• **Directions**
The word "dernières" may appear in some lines of the data; copy every such line.

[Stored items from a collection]
____

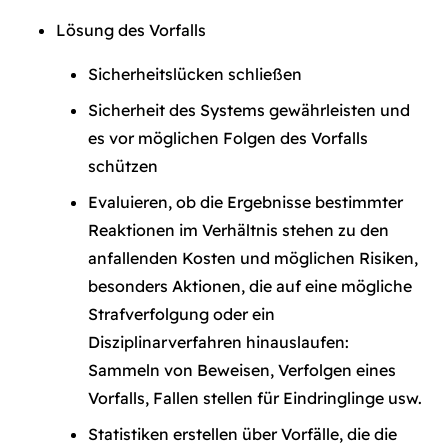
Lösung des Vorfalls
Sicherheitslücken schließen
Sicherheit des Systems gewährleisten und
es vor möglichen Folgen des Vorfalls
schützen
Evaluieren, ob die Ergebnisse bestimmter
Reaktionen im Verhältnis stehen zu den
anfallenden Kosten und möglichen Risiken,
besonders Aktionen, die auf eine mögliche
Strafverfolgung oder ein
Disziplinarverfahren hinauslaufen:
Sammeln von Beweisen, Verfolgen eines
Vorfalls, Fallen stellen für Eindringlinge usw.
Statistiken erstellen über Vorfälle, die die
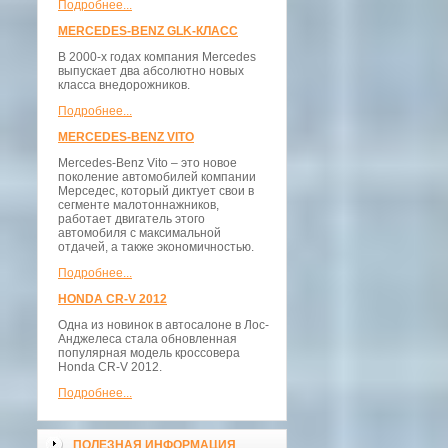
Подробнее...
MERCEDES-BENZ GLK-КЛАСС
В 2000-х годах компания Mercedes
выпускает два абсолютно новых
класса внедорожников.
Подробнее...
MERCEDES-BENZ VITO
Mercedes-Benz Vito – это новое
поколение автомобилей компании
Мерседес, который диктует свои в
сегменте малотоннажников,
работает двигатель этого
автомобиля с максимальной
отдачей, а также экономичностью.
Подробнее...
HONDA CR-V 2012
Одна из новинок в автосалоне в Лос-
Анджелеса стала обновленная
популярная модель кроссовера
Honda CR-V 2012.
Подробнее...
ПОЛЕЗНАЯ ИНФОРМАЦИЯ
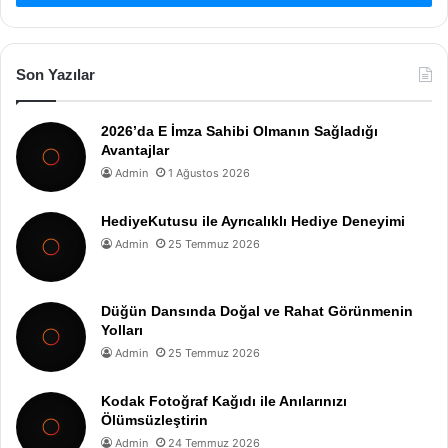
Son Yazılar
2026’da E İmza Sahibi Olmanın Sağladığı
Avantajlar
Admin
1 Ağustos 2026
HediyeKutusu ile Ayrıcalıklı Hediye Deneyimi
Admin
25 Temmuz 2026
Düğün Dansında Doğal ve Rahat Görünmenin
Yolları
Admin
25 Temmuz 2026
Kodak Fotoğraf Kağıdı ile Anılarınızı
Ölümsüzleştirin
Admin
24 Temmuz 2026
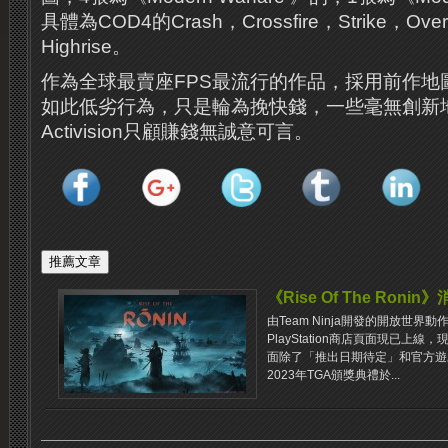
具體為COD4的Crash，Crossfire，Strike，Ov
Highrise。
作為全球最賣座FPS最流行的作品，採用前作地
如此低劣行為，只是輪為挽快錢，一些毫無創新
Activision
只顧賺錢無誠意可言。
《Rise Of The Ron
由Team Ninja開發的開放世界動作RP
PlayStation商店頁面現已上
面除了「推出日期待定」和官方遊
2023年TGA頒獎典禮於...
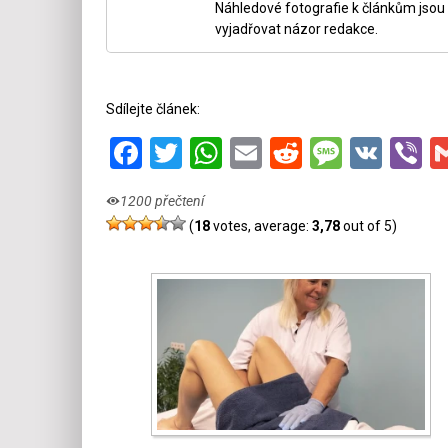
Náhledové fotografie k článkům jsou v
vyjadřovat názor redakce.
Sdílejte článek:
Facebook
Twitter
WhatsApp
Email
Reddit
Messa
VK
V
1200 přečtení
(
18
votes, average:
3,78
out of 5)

____

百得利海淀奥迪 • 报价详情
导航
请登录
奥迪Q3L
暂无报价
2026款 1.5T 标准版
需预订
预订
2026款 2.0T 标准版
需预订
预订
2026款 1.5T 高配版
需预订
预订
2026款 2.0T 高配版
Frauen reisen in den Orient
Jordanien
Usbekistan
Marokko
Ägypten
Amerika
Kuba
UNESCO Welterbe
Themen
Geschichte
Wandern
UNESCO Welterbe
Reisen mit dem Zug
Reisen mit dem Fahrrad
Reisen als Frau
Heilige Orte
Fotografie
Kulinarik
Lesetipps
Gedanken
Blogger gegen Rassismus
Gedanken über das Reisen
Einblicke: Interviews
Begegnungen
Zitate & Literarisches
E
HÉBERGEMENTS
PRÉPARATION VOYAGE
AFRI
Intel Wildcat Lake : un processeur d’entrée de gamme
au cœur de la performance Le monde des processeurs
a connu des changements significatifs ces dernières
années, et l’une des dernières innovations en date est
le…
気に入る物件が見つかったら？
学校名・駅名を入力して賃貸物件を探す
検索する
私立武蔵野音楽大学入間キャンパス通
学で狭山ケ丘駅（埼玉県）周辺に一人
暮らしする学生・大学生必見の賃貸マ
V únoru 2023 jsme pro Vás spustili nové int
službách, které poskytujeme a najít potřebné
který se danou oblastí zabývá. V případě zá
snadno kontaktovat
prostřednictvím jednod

____

• **Exercise output**
a connu des changements significatifs ces dernières
années, et l’une des dernières innovations en date est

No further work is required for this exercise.